How to Travel Alone
Traveling alone can open you up to unique personal experiences in new places. Take full advantage of these opportunities while maintaining your safety.
Practice Personal Safety
- Consider learning basic self-defense. For instance, by striking the eyes, nose, throat, groin or knees, you can disable an assailant.
- Research your destination so you’ll know what to expect in terms of attitudes toward foreigners and, if you’re female, women.
- Request a room that isn’t on the ground floor, which can offer easy access through a window.
- Avoid opening your door to people who are unknown to you or who do not identify themselves.
- Become familiar with the people at your hotel’s reception desk, and inform them of your comings and goings. Give them emergency numbers of family or friends.
- Get to know the area where you’ll be staying, and trust your intuition; avoid places that look risky.
- Dress like a local resident, or at least try to look inconspicuous in your dress and behavior.
- Walk with confidence. If you’re feeling nervous, seek out a fellow traveler as a temporary companion or stay close to another pedestrian so that you don’t appear to be alone.
- Stay sober, or at least know your limits when drinking.
Get Comfortable on Your Own
- Follow some of the routines you have at home: Drink a cup of coffee in the morning, take an afternoon jog, visit the market in the evening.
- Create a temporary home, if you are staying more than a couple of days, by decorating your room with familiar objects, such as pictures, candles and flowers.
- Go to a restaurant and bring a book, journal or materials for writing letters. You might also bring a guidebook or map to help plan the next part of your trip.

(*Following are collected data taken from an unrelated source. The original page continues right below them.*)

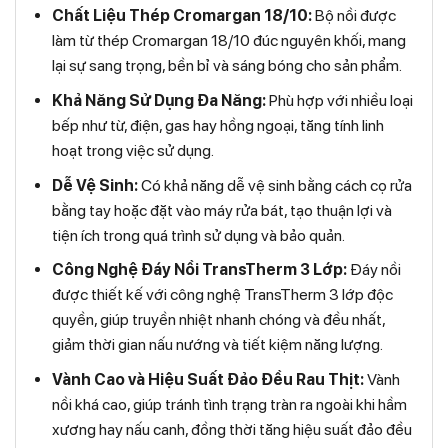
Chất Liệu Thép Cromargan 18/10:
Bộ nồi được
làm từ thép Cromargan 18/10 đúc nguyên khối, mang
lại sự sang trọng, bền bỉ và sáng bóng cho sản phẩm.
Khả Năng Sử Dụng Đa Năng:
Phù hợp với nhiều loại
bếp như từ, điện, gas hay hồng ngoại, tăng tính linh
hoạt trong việc sử dụng.
Dễ Vệ Sinh:
Có khả năng dễ vệ sinh bằng cách cọ rửa
bằng tay hoặc đặt vào máy rửa bát, tạo thuận lợi và
tiện ích trong quá trình sử dụng và bảo quản.
Công Nghệ Đáy Nồi TransTherm 3 Lớp:
Đáy nồi
được thiết kế với công nghệ TransTherm 3 lớp độc
quyền, giúp truyền nhiệt nhanh chóng và đều nhất,
giảm thời gian nấu nướng và tiết kiệm năng lượng.
Vành Cao và Hiệu Suất Đảo Đều Rau Thịt:
Vành
nồi khá cao, giúp tránh tình trạng tràn ra ngoài khi hầm
xương hay nấu canh, đồng thời tăng hiệu suất đảo đều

- Become a regular: Visit one shop consistently or have breakfast at the same café each morning, and get to know the people who work there. They can give you helpful advice about the area and, when you need it, provide assistance, which can be especially important in an emergency.
- Meet other travelers through classes or tour groups. They can share travel tips with you and even become temporary travel companions.